The Significance of the Joint-stock Company

These joint-stock companies successfully overcame the barriers to entering the far eastern market, not least Portuguese hostility. The VOC was able to overwhelm the Portuguese thanks to its fiscal power, whilst the corporate form enabled the longevity necessary to build up a presence in the Asian market; these were important antecedents to modern business corporations. On the other hand, these ‘company states’ performed roles quite alien to the modern corporation: they were granted rights of government (including to make war, at least with non-Europeans).
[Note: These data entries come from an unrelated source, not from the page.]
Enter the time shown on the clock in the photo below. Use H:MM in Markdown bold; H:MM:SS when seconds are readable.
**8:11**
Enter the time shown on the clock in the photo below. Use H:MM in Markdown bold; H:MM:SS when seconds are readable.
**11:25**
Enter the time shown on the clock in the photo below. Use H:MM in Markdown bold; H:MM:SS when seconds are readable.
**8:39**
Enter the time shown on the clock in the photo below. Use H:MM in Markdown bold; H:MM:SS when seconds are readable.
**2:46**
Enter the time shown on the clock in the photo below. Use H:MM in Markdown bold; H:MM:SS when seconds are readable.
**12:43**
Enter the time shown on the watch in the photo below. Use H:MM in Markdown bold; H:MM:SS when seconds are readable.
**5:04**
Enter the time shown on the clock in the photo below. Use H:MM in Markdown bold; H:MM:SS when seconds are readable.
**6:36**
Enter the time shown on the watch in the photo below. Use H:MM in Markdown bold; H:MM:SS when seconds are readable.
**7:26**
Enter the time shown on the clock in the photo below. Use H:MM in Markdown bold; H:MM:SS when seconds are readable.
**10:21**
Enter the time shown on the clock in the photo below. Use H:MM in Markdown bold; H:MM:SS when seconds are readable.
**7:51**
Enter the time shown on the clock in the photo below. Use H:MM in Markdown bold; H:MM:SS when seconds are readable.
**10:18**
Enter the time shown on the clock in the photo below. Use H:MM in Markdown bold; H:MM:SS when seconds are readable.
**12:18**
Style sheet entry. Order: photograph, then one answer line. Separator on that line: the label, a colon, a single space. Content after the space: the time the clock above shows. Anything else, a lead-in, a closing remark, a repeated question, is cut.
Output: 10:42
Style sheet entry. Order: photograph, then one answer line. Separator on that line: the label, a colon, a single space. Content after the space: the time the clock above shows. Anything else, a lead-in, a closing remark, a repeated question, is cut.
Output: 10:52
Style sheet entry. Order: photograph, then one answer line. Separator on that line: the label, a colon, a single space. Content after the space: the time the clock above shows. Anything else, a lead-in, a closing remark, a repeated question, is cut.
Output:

This was a sign of their origins in Europe characterised by ‘hybrid’ sovereignty which could be deployed creatively in Asia: the VOC could assume a very different face when acting as vassals to the Tokugawa Shogun as compared to its role as colonial power in the Banda Islands, for instance.

The success of these companies also meant that they were imitated, both by other European nations seeking to trade with the Far East, and in order to challenge Spanish domination in the Atlantic. Here they were less successful: the joint-stock Virginia Company, chartered by the English Crown in 1606, foundered once Virginia became a crop-producing economy in which long-term investment and local management was advantageous. The Dutch West India Company had a longer existence and conquered Iberian Brazil and Angola. However, its endeavours were extremely expensive, and it was less successful commercially than militarily. As the slave-trading Royal African Company would find out, the Atlantic economy proved to be difficult to monopolise by corporate means, and in this region merchant networks and partnerships would play the major role.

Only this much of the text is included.